Als wir auf dem Parkplatz vom Gartencenter zum Stehen kommen, sagt der werte Herr Gemahl mit konsterniertem Gesichtsausdruck: „Hier ist ja gar kein Baumarkt!“

Nein, sage ich, da ist kein Baumarkt. Hier ist ein Gartencenter, und zwar nur ein Gartencenter. Ein Gartencenter mit ohne Baumarkt. Das ist nur fair, schließlich gibt es auch Baumärkte mit ohne Gartencenter. Nur so bleibt das Universum im Gleichgewicht.

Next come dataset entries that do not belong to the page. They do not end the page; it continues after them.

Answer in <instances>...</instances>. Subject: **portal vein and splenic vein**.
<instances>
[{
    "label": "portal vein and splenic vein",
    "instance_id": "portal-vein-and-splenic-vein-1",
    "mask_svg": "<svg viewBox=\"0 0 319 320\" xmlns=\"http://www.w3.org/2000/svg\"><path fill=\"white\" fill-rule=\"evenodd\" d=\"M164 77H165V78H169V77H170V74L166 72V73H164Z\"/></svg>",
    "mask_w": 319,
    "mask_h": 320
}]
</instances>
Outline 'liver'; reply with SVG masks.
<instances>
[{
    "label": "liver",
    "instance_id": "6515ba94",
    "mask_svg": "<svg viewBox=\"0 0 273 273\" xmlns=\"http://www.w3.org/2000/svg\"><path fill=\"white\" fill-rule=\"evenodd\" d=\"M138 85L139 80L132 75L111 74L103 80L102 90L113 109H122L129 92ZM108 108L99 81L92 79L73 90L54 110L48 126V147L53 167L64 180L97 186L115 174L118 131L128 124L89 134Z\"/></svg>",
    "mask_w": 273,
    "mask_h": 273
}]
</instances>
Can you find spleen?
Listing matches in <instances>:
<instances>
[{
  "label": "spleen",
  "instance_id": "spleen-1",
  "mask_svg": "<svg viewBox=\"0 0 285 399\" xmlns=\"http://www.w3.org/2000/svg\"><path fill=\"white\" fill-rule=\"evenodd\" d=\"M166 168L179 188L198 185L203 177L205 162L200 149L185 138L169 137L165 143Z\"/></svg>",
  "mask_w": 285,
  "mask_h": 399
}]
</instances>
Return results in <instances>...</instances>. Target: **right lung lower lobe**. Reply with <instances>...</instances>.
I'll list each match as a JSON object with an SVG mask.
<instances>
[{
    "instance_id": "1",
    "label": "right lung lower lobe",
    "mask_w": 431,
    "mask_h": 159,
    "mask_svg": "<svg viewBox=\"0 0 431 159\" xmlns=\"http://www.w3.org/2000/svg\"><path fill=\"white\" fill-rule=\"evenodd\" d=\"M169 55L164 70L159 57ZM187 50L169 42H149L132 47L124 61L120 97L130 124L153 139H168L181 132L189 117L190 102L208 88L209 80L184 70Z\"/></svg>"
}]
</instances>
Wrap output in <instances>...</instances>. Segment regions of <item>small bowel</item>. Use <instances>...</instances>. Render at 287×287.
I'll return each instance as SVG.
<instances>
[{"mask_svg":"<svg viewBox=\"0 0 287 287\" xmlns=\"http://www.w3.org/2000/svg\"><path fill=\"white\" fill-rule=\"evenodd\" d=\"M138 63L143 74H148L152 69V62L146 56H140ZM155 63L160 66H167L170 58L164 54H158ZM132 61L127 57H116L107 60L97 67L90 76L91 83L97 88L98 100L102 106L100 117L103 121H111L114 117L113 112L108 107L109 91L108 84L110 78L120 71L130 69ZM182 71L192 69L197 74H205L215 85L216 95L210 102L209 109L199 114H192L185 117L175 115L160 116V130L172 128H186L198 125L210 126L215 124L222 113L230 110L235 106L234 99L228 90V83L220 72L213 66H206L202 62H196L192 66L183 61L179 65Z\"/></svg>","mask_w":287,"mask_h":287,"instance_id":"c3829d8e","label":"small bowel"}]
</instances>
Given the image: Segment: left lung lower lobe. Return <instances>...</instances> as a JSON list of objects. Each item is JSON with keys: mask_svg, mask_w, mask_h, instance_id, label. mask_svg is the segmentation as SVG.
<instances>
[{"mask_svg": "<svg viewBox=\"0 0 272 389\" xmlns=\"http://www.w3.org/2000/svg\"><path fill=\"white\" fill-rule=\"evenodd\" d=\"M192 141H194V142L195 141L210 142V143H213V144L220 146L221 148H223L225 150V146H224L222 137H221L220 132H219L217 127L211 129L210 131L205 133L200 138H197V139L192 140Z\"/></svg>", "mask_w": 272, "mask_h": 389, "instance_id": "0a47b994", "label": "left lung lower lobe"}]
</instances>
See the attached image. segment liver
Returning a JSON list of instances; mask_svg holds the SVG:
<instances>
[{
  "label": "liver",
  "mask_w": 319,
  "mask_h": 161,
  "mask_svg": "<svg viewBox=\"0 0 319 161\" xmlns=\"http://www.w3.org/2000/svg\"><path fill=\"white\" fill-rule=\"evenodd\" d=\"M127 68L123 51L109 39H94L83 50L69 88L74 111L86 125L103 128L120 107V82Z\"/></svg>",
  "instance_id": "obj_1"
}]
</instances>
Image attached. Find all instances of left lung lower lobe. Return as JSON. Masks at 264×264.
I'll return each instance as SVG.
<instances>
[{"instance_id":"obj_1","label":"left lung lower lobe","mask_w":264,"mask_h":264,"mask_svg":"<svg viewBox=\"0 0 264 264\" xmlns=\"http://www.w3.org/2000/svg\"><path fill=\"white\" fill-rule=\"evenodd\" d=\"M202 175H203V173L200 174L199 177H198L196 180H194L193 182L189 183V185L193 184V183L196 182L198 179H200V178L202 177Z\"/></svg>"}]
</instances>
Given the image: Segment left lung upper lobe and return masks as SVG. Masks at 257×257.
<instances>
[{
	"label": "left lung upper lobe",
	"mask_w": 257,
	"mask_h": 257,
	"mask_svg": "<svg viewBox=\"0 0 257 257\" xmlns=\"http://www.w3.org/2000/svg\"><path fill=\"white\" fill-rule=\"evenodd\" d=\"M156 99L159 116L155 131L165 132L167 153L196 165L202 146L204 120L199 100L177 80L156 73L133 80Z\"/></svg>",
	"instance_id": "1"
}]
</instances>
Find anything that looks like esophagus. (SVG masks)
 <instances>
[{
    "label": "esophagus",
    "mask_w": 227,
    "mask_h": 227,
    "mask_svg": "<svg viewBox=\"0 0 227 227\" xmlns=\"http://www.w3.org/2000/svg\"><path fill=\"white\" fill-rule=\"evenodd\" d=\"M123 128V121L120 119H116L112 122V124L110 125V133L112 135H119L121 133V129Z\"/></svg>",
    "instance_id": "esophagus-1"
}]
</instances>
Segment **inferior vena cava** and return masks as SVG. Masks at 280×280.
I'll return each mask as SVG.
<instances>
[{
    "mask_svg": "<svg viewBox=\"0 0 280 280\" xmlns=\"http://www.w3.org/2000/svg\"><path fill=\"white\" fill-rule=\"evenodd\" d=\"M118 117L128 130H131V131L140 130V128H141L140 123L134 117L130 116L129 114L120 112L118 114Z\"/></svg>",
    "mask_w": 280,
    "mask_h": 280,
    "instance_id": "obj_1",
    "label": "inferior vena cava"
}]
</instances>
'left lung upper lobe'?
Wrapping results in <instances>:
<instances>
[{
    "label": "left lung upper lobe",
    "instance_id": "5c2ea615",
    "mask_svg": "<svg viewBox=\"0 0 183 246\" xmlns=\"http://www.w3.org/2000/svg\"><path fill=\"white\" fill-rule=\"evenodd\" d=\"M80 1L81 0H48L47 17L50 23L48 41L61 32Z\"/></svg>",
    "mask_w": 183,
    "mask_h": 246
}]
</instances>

Eigentlich fängt die Geschichte aber ja noch früher an. Im Oktober kauften wir eine Wohnung und erhöhten die Anzahl der verfügbaren Balkone von null auf vier. Eine Steigerung, die man in Prozentzahl gar nicht angeben kann, weil vorher ja gar nichts da war. Um genau zu sein hängt an jedem Zimmer ein Balkon, wir haben einen Nordwestbalkon, einen Nordostbalkon, einen Südwestbalkon und einen Südostbalkon. Dafür haben wir exakt ein Fenster, das man auch öffnen kann und dazu exakt eine Fensterbank. Alle anderen zu öffnenden Glasdinger sind Balkontüren.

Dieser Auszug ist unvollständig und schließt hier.